I could read these essays all day. I actually finished the book a week ago, but I left this post until I had time to flip back through them again. As it happens, they were better when I stormed through them -- the isolated lines don't flash at you with as much effect as there is in the larger draughts you get from paragraphs and pages and whole essays.

Read this book, and buy it for the sensitive you know who don't read much. Once they start Small Wonder, they'll get why you can't stop reading.

Comments

Someone once told me that every time she looked at my oldest daughter she thought of Barbara Kingsolver. What a lovely compliment to my daughter, who is herself a magical presence.

Boris makes me nervous.
richard said…
That is indeed a lovely compliment! Now that I've read about Kingsolver's daughter Lily's chickens, I'm on the lookout for someone I can compare Lily to. (When she got her first egg from the new chickens, when she was 5, she came into the house, put hands on hips, and bellowed, "Everyone, I have an announcement! Free Breakfast!")

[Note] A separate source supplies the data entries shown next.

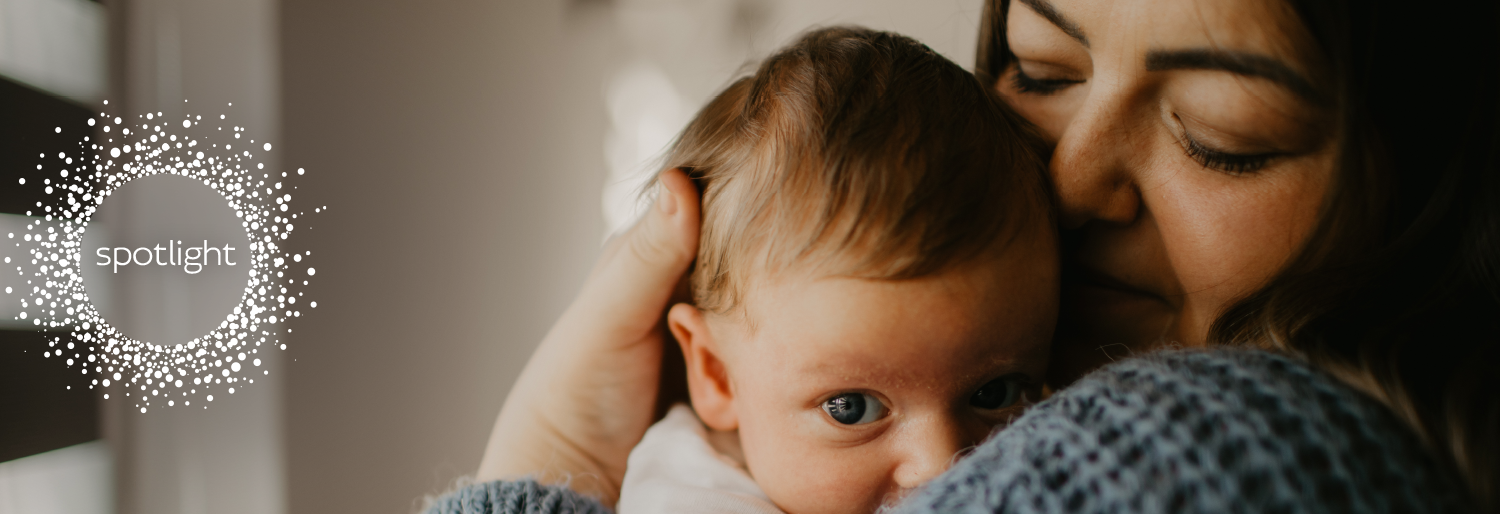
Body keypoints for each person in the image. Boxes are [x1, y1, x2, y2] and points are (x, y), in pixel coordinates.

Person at [435, 0, 1499, 512]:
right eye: (1041, 71)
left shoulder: (1217, 460)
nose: (1071, 181)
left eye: (1221, 136)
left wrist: (536, 460)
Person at [613, 27, 1054, 514]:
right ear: (717, 374)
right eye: (851, 408)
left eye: (995, 394)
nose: (942, 467)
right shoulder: (690, 495)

I'm glad to hear Boris is visible to others. Phew. Did you notice that he follows your mouse?
I hadn't.

Now I am deeply creeped out.
fiona-h said…
Um, yeah. You're going to have to get rid of Boris for me.
I want a reader in Iqaluit. God knows I applied for enough jobs up there.
richard said…
That's John Mutford in Iqaluit, who has a very nice book blog, with a really engaged group of readers, and I think he must have visited a number of times. (At least, I assume the map isn't very good at tracking individual users, because I don't think I'd have too many readers there!)